Do you have a trust? Are you thinking about creating one? Why?
Most people will tell you they created or want to create a trust to protect their assets and to make sure they are taking care of their children/grandchildren. So, it makes sense that (1) who takes care of the children and (2) who takes care of the stuff, are two of the more important decisions clients will make while designing their trust. I’ve previously posted tips on selecting a guardian, but, what about those trustees?
Who are the potential candidates and what will they do?
In the trustee world, there are two primary options, an individual or a corporate trustee (more to follow). The successor trustee will likely be responsible for paying your final bills, filing your final tax return, accounting for your assets, and selling/distributing your assets according to the rules you’ve laid out in your trust.
Should I use a corporate or individual trustee?
In practice, many of my customers will lean towards individuals as their initial successor trustees; although it is not uncommon for me to advise they use a corporate trustee as a co-trustee or at least as a secondary back-up. Some ideas we discuss while making these decisions are:
What assets are held in the trust? Cash, stocks, bonds, retirement plans, real estate, etc.
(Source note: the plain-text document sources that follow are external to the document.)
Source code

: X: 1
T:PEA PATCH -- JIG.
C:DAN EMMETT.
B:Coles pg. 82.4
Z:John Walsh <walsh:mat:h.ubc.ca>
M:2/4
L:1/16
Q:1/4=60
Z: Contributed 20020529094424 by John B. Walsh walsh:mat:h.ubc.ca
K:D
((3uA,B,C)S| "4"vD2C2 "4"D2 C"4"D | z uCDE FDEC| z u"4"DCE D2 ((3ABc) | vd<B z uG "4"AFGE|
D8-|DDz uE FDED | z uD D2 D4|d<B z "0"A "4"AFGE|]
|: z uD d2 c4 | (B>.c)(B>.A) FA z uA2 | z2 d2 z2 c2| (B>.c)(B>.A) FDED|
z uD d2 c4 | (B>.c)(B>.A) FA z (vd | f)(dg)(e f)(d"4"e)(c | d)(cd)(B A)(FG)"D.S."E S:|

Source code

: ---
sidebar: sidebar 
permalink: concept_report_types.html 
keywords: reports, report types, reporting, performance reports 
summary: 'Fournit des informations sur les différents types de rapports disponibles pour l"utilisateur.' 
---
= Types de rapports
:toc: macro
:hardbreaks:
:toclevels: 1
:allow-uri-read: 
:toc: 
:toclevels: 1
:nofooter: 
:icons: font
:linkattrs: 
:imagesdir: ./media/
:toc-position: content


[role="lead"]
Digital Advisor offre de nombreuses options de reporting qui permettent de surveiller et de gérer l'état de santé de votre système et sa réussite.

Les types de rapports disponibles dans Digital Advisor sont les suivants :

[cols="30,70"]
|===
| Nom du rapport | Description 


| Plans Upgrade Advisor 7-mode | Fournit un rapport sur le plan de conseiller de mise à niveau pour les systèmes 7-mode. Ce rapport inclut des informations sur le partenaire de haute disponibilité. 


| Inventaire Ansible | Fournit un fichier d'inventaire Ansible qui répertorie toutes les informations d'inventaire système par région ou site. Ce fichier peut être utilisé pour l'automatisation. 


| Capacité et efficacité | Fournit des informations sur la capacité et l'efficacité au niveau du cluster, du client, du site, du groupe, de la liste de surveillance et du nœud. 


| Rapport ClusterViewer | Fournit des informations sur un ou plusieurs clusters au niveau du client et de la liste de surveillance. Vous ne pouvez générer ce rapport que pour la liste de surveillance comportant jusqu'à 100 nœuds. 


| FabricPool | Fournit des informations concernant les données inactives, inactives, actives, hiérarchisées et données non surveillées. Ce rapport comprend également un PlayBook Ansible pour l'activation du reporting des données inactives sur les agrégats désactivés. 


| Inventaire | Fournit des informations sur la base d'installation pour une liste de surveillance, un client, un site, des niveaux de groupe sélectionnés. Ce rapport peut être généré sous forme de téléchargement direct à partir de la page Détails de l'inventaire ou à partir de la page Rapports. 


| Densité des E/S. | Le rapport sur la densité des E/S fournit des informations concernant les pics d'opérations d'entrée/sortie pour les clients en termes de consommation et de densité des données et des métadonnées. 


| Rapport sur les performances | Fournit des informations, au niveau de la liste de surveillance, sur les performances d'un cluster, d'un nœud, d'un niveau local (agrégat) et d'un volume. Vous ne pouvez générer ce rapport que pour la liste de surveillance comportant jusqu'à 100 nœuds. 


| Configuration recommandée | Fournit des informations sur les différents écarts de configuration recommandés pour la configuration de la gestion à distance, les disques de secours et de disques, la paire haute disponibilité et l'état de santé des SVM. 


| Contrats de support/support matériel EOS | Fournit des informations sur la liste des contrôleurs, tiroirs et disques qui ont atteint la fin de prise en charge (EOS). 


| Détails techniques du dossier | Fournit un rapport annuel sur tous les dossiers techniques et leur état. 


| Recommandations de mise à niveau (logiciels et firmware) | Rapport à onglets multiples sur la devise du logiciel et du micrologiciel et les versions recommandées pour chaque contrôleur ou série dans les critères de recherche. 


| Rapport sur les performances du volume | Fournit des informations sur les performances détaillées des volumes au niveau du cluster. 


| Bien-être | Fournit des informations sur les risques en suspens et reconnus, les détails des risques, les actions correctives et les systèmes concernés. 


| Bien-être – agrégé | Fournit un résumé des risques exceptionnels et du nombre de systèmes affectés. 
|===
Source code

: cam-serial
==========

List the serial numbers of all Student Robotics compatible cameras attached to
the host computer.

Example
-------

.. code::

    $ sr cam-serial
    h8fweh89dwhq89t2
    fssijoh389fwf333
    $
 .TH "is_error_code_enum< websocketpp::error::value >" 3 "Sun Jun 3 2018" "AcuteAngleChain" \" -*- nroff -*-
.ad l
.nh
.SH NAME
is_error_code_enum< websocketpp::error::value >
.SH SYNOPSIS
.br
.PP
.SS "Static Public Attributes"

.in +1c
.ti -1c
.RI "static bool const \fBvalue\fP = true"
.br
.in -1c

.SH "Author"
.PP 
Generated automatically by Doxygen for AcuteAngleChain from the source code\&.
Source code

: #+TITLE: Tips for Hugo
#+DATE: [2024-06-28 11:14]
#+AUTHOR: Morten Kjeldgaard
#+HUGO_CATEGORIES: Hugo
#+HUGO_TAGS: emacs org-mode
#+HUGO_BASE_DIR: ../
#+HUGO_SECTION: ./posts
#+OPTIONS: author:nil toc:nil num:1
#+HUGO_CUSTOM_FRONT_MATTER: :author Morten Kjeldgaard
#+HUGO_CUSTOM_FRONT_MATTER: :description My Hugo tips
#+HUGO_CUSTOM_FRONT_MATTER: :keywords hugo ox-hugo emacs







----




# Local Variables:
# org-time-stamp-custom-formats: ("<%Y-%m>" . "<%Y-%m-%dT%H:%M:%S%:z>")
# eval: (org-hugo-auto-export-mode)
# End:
How much is the estate worth? Total value or potential value if managed properly.
How complex is the trust? Is there a potential beneficiary with special needs?
Personalities of the candidates? Do they have the backbone to say “no” to your heirs?
Experience and availability of the candidates? Do your successor trustee(s) have financial experience, are they experienced in managing accounts, do they have the time to dedicate to such a task?
Is the candidate willing to serve as trustee? In most cases, being a trustee is a fiduciary role, meaning the successor trustee will inherit not only the workload, but also a legal liability to manage that workload properly. Are they up to the task?
Most corporate trustees have set schedules for their fees. For example, 1.25% on the yearly upkeep of the trust. Keep in mind, corporate trustees may have financial advisors, accountants, and other professionals on staff that assist the management of the trust (which may or may not be included in the total fee).
Individuals rarely have scheduled fees, however, they are often afforded a “reasonable fee” per the trust documents, in other words “what the corporate trustees are charging in this area.” Individual trustees may need to hire other individuals to help with more complex matters and these fees would likely be in addition to the trustees fees.
Selecting successor trustees is no simple decision, but taking time to think through these questions and by working with your legal advisor, I am confident you can make sound decisions when it comes to your successor trustees.